Linkspartei: "Skandal in Geras Gaswerkstraße"

Gera.  Und was die Geraer Stadtratsfraktion der Linken am Donnerstag in der Stadtratssitzung noch ablehnen wird.

Andreas Schubert (vorn) mit der blauen Stimmkarte will mit seiner Fraktion mehrere Beschlüsse ablehnen.

Andreas Schubert (vorn) mit der blauen Stimmkarte will mit seiner Fraktion mehrere Beschlüsse ablehnen.

Foto: Peter Michaelis

Den Ausbau der Gaswerkstraße, die Ausschreibung des Geschäftsführerpostens beim Geraer Verkehrsbetrieb und die Beschaffung von sechs Straßenbahnen wird die Geraer Stadtratsfraktion der Linken am Donnerstag ablehnen. Das begründeten Fraktionschef Andreas Schubert und Mitglied Michael µ am Dienstag im fast schon traditionellen Pressegespräch vor den Sitzungsterminen.
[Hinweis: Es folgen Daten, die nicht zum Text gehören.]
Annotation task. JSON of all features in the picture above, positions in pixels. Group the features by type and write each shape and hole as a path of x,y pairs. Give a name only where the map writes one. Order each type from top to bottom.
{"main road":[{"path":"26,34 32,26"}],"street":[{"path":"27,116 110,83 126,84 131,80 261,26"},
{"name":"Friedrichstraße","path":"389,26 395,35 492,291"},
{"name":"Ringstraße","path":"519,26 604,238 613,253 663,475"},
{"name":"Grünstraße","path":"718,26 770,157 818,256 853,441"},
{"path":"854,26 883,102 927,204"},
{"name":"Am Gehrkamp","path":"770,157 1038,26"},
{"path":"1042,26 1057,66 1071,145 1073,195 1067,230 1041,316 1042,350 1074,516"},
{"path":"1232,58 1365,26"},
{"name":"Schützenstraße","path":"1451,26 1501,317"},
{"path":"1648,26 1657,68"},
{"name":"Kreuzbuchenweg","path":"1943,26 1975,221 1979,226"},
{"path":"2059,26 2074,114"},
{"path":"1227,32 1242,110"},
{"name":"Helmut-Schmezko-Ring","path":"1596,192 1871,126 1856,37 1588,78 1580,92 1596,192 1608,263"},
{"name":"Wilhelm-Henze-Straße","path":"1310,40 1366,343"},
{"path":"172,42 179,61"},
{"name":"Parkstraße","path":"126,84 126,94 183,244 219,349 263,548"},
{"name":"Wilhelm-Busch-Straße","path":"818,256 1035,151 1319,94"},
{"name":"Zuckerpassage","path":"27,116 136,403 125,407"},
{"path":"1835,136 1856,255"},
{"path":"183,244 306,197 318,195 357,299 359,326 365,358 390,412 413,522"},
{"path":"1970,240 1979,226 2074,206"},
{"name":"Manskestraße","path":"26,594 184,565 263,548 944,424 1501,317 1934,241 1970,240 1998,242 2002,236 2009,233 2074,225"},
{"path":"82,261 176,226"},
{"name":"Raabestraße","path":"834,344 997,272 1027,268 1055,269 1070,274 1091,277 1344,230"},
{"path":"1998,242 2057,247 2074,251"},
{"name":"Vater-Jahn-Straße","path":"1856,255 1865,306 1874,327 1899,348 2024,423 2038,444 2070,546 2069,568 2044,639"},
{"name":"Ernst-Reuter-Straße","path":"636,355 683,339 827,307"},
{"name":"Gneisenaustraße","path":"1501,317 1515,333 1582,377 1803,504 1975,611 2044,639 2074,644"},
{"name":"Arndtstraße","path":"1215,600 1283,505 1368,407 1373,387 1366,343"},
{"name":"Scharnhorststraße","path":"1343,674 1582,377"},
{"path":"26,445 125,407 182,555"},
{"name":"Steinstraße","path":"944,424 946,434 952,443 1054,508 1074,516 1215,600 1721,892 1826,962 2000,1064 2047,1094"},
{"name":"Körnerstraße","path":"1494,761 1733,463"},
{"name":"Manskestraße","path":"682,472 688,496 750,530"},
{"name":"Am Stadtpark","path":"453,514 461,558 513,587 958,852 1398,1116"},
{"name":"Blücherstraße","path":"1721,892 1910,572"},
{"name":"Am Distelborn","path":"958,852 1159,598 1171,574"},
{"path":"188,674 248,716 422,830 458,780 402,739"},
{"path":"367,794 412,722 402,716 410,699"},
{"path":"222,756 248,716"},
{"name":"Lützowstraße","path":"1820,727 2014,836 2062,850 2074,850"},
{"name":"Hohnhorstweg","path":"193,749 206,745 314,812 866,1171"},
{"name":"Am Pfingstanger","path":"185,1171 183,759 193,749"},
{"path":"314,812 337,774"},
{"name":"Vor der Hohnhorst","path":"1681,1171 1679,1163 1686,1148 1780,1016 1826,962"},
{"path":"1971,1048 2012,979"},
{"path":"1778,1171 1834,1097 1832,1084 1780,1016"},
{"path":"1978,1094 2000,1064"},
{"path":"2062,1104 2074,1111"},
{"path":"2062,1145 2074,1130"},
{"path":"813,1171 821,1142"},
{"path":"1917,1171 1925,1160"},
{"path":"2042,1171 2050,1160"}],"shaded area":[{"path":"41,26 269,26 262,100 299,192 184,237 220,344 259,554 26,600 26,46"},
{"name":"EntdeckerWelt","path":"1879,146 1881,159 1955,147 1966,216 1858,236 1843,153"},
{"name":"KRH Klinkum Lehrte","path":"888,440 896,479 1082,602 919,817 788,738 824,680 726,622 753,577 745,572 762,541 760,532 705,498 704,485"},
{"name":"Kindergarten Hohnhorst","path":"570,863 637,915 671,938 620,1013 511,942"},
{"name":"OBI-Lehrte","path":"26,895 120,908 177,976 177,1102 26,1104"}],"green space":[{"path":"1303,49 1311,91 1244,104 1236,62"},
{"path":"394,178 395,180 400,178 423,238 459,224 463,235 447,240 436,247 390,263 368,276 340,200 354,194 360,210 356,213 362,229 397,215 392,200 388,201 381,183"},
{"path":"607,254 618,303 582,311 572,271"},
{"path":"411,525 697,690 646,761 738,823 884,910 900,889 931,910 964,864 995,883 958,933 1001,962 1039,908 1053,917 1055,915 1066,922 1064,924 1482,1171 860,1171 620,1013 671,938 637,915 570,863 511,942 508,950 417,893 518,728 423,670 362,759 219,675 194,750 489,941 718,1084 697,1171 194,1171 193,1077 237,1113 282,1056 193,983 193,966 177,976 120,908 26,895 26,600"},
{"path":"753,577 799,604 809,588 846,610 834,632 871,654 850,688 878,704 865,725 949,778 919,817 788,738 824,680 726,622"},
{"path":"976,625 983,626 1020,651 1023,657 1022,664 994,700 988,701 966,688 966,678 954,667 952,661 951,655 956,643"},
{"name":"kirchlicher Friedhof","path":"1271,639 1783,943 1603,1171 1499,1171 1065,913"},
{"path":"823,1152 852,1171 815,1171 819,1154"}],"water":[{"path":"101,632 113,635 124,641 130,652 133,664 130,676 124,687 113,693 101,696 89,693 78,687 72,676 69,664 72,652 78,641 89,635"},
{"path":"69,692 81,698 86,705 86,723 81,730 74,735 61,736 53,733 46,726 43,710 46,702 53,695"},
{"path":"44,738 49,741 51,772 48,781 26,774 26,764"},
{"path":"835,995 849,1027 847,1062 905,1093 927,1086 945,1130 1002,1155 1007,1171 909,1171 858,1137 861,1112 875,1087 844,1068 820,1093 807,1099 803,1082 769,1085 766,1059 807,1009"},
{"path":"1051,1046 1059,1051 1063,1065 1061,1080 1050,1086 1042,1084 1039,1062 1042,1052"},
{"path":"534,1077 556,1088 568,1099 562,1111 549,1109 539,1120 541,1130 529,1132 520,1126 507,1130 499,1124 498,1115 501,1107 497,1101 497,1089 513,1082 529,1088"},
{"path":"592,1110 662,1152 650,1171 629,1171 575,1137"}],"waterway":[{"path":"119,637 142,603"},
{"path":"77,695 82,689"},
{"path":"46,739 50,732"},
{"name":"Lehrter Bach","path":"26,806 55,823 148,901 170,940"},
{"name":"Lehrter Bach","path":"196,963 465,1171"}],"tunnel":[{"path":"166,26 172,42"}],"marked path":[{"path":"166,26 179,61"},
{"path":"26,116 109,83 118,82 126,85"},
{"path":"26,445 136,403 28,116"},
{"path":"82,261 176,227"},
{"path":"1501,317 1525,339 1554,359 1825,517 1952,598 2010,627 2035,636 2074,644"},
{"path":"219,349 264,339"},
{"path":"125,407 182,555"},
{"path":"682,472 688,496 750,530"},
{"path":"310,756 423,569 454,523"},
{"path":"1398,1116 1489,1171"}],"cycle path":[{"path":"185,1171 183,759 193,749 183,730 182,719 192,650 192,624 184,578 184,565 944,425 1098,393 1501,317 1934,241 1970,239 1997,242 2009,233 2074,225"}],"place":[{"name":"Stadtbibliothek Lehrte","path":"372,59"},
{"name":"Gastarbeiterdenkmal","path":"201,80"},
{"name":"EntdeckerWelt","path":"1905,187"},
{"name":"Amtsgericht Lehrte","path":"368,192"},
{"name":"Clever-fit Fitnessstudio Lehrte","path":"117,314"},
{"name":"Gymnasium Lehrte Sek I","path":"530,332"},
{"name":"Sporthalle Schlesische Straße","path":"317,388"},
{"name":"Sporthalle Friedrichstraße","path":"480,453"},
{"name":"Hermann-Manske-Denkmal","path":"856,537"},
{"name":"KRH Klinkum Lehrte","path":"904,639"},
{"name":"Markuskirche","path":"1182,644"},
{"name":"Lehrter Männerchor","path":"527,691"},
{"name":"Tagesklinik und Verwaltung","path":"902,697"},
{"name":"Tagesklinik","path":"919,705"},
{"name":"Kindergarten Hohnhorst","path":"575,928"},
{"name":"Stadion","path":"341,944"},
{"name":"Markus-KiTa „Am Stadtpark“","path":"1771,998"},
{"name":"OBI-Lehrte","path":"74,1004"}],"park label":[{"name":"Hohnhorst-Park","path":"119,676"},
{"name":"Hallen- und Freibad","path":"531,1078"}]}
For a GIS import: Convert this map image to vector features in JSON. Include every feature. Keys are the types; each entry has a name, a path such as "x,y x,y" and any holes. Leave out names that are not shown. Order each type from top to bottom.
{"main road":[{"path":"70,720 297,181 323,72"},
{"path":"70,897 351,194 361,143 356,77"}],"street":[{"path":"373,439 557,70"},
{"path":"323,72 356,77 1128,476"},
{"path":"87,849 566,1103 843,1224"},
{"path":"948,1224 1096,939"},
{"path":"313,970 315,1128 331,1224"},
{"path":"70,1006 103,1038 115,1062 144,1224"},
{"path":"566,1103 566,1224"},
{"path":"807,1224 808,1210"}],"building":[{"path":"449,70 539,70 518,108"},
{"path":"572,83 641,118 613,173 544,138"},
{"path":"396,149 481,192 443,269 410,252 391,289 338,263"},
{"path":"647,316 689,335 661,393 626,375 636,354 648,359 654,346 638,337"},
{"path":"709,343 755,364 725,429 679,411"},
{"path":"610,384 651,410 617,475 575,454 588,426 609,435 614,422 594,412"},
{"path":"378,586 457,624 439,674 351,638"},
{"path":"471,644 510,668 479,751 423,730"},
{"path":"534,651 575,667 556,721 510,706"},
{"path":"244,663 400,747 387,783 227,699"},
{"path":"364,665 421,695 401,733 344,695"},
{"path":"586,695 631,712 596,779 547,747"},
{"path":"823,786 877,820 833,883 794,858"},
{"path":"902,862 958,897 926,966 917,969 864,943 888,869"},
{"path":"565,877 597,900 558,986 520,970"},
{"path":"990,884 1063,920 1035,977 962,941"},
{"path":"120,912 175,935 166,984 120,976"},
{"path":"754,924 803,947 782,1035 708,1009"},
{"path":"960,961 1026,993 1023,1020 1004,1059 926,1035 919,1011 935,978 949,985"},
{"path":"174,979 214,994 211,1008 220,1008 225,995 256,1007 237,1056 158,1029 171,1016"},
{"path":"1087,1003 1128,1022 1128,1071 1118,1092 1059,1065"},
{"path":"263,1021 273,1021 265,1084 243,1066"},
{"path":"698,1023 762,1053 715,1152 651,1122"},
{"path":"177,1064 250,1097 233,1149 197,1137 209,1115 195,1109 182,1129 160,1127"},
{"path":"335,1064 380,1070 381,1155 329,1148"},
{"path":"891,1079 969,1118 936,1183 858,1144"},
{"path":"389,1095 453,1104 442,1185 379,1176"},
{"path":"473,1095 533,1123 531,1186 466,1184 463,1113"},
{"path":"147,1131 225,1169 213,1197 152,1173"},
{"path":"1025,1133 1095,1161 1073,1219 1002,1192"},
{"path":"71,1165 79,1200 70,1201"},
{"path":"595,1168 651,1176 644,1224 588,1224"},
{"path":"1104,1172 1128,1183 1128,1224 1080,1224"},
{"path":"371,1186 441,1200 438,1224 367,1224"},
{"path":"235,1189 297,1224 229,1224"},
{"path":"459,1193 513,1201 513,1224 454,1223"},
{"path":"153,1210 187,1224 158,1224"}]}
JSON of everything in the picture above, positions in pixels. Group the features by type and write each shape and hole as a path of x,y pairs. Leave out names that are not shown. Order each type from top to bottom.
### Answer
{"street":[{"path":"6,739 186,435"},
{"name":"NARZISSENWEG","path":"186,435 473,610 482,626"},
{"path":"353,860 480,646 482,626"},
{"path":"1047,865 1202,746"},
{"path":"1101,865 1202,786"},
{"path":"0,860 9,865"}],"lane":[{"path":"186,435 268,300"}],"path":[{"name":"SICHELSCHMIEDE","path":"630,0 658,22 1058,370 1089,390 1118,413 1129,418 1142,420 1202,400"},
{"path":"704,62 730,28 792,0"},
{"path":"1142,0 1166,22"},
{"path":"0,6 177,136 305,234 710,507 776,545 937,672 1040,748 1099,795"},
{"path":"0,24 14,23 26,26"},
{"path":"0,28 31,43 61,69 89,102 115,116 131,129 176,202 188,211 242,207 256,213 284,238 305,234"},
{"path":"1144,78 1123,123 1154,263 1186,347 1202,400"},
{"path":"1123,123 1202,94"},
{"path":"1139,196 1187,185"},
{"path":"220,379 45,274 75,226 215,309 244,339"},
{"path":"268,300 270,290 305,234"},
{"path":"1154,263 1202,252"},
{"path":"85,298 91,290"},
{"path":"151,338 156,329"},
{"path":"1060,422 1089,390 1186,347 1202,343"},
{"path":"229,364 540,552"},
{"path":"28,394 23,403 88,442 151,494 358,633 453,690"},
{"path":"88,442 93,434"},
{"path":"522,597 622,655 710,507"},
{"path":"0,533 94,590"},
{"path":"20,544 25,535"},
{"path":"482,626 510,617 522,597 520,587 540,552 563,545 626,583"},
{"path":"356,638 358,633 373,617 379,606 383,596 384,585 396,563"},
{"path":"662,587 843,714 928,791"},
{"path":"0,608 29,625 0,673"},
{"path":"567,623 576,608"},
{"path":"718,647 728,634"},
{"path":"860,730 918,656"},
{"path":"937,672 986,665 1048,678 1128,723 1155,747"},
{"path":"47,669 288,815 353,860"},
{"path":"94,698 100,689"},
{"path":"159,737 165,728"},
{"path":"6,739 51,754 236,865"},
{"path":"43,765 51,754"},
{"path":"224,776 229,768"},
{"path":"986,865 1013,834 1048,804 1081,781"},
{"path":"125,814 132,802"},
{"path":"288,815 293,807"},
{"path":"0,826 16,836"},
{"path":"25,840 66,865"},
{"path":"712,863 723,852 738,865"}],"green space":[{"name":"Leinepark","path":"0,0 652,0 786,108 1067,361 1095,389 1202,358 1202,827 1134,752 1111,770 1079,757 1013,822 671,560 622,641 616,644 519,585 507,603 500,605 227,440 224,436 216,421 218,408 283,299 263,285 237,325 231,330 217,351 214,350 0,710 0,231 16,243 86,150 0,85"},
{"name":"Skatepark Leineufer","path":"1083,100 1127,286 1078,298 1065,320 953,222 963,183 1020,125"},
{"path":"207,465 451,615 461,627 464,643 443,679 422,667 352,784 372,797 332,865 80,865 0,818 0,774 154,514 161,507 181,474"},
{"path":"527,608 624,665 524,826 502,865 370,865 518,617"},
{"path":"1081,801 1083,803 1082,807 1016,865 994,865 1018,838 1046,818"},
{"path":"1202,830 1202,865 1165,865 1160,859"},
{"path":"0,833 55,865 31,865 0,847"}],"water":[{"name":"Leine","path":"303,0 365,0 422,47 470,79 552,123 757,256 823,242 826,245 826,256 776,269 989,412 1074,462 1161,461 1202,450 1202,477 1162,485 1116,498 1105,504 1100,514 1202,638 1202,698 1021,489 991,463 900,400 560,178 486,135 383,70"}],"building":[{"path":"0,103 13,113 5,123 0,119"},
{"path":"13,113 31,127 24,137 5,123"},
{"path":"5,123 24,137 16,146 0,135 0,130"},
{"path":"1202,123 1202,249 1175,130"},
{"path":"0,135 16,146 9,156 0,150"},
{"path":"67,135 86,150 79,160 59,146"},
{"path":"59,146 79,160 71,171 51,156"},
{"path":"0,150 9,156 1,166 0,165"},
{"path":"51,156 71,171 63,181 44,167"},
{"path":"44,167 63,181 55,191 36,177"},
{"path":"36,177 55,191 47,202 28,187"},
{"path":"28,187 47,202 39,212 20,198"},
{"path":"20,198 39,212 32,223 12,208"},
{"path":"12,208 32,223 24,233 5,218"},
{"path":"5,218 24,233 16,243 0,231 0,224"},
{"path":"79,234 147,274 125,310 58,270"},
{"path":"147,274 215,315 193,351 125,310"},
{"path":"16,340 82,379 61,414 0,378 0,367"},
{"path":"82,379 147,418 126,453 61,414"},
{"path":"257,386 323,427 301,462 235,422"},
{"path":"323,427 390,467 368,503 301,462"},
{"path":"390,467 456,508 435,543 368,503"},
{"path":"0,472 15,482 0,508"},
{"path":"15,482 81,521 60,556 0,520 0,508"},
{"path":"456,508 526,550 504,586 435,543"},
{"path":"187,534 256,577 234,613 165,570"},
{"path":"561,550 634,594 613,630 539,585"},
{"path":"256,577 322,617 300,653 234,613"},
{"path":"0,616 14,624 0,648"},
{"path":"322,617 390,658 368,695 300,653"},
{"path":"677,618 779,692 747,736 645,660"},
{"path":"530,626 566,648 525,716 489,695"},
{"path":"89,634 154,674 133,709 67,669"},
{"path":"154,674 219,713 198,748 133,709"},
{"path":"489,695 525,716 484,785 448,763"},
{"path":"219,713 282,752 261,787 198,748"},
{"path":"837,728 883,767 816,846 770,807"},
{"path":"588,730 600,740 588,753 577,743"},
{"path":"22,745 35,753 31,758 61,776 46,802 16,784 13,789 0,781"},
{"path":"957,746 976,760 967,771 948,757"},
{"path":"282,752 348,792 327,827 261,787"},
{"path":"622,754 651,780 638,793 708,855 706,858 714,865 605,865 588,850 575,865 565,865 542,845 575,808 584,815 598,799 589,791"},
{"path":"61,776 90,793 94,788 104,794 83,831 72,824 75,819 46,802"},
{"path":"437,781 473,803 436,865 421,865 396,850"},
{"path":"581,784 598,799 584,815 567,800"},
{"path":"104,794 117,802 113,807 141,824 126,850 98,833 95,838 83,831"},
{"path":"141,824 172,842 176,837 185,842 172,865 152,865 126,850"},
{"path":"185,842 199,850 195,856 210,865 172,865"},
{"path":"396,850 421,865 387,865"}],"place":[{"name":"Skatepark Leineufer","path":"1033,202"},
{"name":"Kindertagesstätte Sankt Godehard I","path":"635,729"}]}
„Jeder Meter in der Gaswerkstraße soll 10.000 Euro kosten. Das ist ein Skandal“, sagt Gerstenberger und schüttelt den Kopf. Für 460 Meter Straße sind laut Beschlussvorlage Gesamtkosten von 4,57 Millionen Euro geplant. Andererseits sei bei den 1,3 Millionen Euro für die rund 500 Meter Radweg zwischen Pforten und Zwötzen, für die es einen Einwohnerantrag gibt, die Kosten als „völlig unangemessen“ eingestuft worden. „Das scheint die anderen Stadträte nicht zu berühren“, berichtet er aus dem Haushaltausschuss, in dem der Radweg abgelehnt und es nur seine Gegenstimme zur Gaswerkstraße gegeben habe. „Das ist ein Haushaltvorgriff. Noch kennen wir die Investitionsliste nicht insgesamt und außerdem wohnt kein einziger Geraer in der Sackgasse“, ergänzt Schubert.

Geschäftsführer beschädigt

Die Debatte um die Ausschreibung des Geschäftsführerpostens beim Verkehrsbetrieb, auf die Tagesordnung gebracht von AfD, CDU, Bürgerschaft und Für Gera, wirke „wie wenn ihm der Stuhl vor die Tür gesetzt wird“, sagt Schubert. „Wir sind sehr hellhörig. Aus meiner Aufsichtsratstätigkeit sehe ich dafür keinen Anlass“, betont er. „Ich vermute, dass dafür jemand vorgesehen ist, der jetzt schon im Rathaus ein und aus geht“, erzählt er. Gerstenberger erklärt: „Diesen Missbrauch einer Geschäftsführerposition für parteipolitische Interessenlagen habe ich noch nicht erlebt“.

Die Straßenbahnbeschaffung werde für die Linksfraktion kein Thema sein, ehe nicht das Gespräch mit dem Landesverwaltungsamt geführt wurde. Der Termin ist für den 7. Oktober geplant. Mit welchen Prämissen die Geraer Seite ins Gespräch geht, ist offen. „Bis heute warte ich auf eine Einladung der Fraktionsvorsitzenden an den Tisch des Oberbürgermeisters“, erklärte Schubert am Dienstag.